Beethoven murió el lunes 26 de marzo de 1827 en Viena, capital del Imperio y de la música. Unos días después, el jueves 29, se llevaron a cabo las exequias públicas. Probablemente este sepelio sea uno de los más grandes para una figura de las artes.
Para que nos demos una idea, la ciudad de Viena tenía alrededor de 250,000 habitantes. Según los diarios de aquellos días, se calcula que asistieron entre 15 mil y 30 mil personas a la procesión. Eso significa que entre el 6% y el 12% de los vieneses acudieron a despedir al maestro. Es una cifra impresionante, aún para los estándares actuales, lo que nos da idea de cuán presente y conocido era este compositor en una Viena en la que no existía internet ni medios masivos.
El arte trasciende. Trasciende la vanagloria, la riqueza, el poder. Trasciende el momento. El Eclesiastés una y otra vez sentencia que «todo es vanidad», pero yo me atrevería a decir que el gran arte no es vanidad. El gran arte de algún modo también redime a la humanidad: la hace valer la pena; hace que tengamos esperanza en ella.

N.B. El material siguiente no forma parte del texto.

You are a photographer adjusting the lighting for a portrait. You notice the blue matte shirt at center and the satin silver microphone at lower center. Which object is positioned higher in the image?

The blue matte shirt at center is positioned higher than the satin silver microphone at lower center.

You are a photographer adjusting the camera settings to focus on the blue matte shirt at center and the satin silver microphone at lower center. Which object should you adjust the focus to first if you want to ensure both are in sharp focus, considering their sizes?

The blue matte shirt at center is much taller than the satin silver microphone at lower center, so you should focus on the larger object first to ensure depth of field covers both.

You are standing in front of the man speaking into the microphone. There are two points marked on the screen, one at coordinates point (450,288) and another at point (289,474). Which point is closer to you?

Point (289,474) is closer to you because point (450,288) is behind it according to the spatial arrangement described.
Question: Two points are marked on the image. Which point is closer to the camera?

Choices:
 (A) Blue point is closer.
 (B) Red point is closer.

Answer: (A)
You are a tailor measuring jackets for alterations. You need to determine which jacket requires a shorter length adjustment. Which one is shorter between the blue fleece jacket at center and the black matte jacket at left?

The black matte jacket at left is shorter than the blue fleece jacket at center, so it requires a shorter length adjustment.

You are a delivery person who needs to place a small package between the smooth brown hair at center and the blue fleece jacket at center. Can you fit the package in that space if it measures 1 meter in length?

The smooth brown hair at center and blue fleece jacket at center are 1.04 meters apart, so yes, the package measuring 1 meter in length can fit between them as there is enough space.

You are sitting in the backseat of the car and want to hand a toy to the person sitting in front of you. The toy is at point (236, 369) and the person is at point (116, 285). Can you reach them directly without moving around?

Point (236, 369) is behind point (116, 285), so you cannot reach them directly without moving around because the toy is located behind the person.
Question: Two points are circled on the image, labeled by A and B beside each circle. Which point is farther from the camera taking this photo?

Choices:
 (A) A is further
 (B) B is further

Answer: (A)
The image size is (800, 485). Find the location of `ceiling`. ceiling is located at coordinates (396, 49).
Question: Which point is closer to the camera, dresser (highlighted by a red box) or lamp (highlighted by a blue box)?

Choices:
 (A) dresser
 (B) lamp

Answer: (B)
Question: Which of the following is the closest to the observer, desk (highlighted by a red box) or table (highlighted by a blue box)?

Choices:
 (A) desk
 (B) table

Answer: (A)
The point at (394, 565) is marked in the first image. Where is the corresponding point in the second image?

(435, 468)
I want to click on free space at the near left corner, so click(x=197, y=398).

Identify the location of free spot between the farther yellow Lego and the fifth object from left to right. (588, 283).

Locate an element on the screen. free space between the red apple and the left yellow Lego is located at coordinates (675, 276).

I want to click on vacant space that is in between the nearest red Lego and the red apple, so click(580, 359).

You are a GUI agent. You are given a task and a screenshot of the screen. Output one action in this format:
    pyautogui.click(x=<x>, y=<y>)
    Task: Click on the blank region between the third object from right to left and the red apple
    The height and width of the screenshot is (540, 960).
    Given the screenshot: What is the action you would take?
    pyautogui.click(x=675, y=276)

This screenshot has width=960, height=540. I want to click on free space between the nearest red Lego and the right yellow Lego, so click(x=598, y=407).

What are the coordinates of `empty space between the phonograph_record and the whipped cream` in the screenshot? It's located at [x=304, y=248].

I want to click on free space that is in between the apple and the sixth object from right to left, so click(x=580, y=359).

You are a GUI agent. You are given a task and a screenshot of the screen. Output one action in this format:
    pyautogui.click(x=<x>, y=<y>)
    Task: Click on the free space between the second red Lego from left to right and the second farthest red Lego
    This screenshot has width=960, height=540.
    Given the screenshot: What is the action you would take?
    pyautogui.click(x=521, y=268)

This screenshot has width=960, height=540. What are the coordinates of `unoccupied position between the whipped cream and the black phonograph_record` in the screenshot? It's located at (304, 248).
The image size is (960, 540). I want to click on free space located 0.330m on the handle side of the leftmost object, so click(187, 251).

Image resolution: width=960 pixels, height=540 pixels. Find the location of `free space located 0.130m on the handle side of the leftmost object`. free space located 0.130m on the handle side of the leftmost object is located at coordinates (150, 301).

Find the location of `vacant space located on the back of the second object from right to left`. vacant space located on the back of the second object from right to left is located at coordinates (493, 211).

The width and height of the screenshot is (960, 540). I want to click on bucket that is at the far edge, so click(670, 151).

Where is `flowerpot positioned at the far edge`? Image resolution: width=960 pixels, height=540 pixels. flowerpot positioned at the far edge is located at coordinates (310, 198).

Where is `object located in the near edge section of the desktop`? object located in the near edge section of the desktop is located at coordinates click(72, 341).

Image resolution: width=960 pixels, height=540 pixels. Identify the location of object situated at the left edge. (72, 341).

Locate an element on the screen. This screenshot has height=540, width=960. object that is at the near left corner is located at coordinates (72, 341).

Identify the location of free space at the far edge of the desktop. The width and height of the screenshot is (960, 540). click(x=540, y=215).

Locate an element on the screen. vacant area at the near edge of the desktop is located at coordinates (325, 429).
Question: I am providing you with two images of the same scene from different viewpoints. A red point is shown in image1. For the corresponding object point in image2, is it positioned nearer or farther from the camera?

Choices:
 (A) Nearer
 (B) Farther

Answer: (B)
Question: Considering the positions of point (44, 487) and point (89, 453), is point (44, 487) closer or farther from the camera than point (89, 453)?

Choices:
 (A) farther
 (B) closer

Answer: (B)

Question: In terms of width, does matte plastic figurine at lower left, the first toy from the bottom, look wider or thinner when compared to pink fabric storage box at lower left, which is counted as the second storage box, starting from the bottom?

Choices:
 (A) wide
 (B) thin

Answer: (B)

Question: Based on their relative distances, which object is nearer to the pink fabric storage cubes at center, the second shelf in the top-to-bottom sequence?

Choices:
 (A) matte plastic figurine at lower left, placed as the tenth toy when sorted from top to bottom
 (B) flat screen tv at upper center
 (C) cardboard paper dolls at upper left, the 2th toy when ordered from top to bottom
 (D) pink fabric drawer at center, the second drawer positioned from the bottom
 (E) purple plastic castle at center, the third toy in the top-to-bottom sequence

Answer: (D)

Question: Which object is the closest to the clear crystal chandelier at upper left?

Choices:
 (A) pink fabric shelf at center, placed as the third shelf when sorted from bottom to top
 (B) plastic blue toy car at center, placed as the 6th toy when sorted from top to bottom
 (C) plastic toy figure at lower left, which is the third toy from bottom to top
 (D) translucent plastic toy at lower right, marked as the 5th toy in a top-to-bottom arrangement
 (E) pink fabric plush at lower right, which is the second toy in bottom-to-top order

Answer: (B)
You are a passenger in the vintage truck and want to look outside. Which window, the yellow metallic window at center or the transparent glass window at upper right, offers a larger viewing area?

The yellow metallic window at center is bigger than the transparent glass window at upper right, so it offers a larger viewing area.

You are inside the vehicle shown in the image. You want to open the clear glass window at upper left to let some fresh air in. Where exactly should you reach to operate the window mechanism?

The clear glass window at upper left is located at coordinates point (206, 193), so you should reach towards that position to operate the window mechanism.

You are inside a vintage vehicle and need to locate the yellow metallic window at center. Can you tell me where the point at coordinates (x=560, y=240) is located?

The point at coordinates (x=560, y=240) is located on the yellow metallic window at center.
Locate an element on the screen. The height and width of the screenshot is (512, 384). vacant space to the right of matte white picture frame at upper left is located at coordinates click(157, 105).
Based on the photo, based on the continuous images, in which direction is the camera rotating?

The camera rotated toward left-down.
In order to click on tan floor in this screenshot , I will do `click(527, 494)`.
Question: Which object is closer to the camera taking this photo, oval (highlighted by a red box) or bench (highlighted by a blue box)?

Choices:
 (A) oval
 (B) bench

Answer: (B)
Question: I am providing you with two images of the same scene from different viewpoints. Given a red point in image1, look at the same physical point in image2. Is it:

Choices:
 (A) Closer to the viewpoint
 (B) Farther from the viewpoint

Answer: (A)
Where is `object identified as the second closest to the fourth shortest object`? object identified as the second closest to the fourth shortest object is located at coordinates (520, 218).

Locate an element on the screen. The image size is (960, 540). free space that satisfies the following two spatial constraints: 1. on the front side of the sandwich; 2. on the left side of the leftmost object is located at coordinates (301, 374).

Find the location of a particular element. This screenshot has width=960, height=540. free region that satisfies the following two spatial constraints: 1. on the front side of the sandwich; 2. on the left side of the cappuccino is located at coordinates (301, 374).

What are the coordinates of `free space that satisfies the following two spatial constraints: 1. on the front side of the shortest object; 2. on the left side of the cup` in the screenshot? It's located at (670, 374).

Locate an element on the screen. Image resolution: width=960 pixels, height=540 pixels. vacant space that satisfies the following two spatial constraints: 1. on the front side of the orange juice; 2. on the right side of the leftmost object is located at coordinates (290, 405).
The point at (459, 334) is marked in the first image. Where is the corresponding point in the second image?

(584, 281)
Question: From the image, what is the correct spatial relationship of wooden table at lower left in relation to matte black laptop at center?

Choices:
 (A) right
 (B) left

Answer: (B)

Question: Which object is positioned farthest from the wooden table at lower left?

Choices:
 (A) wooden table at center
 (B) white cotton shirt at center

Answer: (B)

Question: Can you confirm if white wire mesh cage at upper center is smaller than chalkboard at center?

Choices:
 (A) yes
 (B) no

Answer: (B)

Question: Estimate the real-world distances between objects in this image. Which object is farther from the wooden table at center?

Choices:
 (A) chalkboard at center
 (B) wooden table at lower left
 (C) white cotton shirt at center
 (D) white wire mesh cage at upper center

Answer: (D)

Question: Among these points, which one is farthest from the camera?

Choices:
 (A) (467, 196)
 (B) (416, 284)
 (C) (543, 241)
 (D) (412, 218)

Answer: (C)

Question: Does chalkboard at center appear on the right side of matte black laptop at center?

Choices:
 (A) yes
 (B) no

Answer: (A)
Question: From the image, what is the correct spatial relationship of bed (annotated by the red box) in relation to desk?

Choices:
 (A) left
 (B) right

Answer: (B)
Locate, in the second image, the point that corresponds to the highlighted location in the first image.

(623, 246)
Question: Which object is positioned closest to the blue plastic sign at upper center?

El gran arte, decía, trasciende el momento. Si nos preguntamos quién era el vienés más rico o el vienés más poderoso ese 1827, nos quedaríamos en silencio. No importa quién, porque no es trascendente. El vienés más rico y más poderoso en 1827 ha quedado en el olvido; y en términos prácticos –qué terrible decirlo– es como si nunca hubiera existido. Pero Beethoven es inmortal.
Hay varias anécdotas que nos muestran el carácter indómito de Beethoven. Veamos una:
El mismo genio refiere que visitó a Goethe (otro grande de la cultura alemana) en Carlsbad. Corría el año de 1812. Los dos artistas, que adoraban la naturaleza y en ese momento paseaban por un sendero en un bosque cercano, vieron que se aproximaban unos carruajes: eran miembros de la familia imperial.
«Los reyes y los príncipes pueden nombrar profesores y consejeros privados –escribe Beethoven–, conceder títulos y condecoraciones, pero no pueden hacer grandes hombres ni inteligencias que descuellen sobre las masas vulgares. Cuando hombres como Goethe y yo se encuentran, aquellos ilustres personajes pueden ver muy bien a quién consideramos grande. Ayer, camino a casa –continúa–, encontramos a toda la familia imperial. Los vimos a los lejos. Goethe soltó mi brazo para hacerse a un lado del camino. A pesar de lo que le dije fue imposible hacerle dar un paso más. Me calé el sombrero hasta los ojos, me abroché el abrigo y seguí andando con los brazos cruzados, cruzándome con el denso tropel. La emperatriz fue la primera en saludarme y luego el archiduque Rodolfo se quitó el sombrero ante mí. Todo el séquito me reconoció. Fue un verdadero placer contemplar el paso de la corte ante Goethe, que permanecía fuera del camino con el sombrero en la mano e inclinado ceremoniosamente. Después le reconvine con severidad y le enfrenté sin compasión con todos sus pecados.»
Esta anécdota es impresionante. Tal vez alguien piense que se trata de un desplante nada cortés del compositor, y puede que exista algo de verdad en tal apreciación, pero las palabras de Beethoven son inquietantemente exactas. ¿Quién era la emperatriz? Tal vez algún versado en Historia sabe que la emperatriz era María Luisa de Austria-Este. Un austríaco común sabe que en aquellos tiempos reinaba el emperador Francisco I. Pero eso no importa. El peso político del emperador lo hace un personaje importante de la historia austríaca, pero nada más; la emperatriz ha quedado en olvido, ha pasado desapercibida, como si nunca hubiese existido. Pero Beethoven, insisto, es inmortal.
El jueves 29 de marzo de 1827, a las tres de la tarde, los vieneses salieron de sus casas, interrumpieron sus rutinas y marcharon al lado del ataúd que salía de la casa de Beethoven, el cual iba sobre los brazos de ocho personas: los ocho músicos más destacados de la ciudad, entre ellos Hummel; y Schubert, si bien este último, dada su debilidad –moriría un año después–, sólo sostenía una antorcha.
Dicen que las últimas palabras de Beethoven antes de morir fueron en italiano: applaudite, amici: la commedia è finita. Pero también hay relatos que señalan que sus últimas palabras fueron: finalmente escucharé en el paraíso; y eso –créanme–, conmovería al más duro.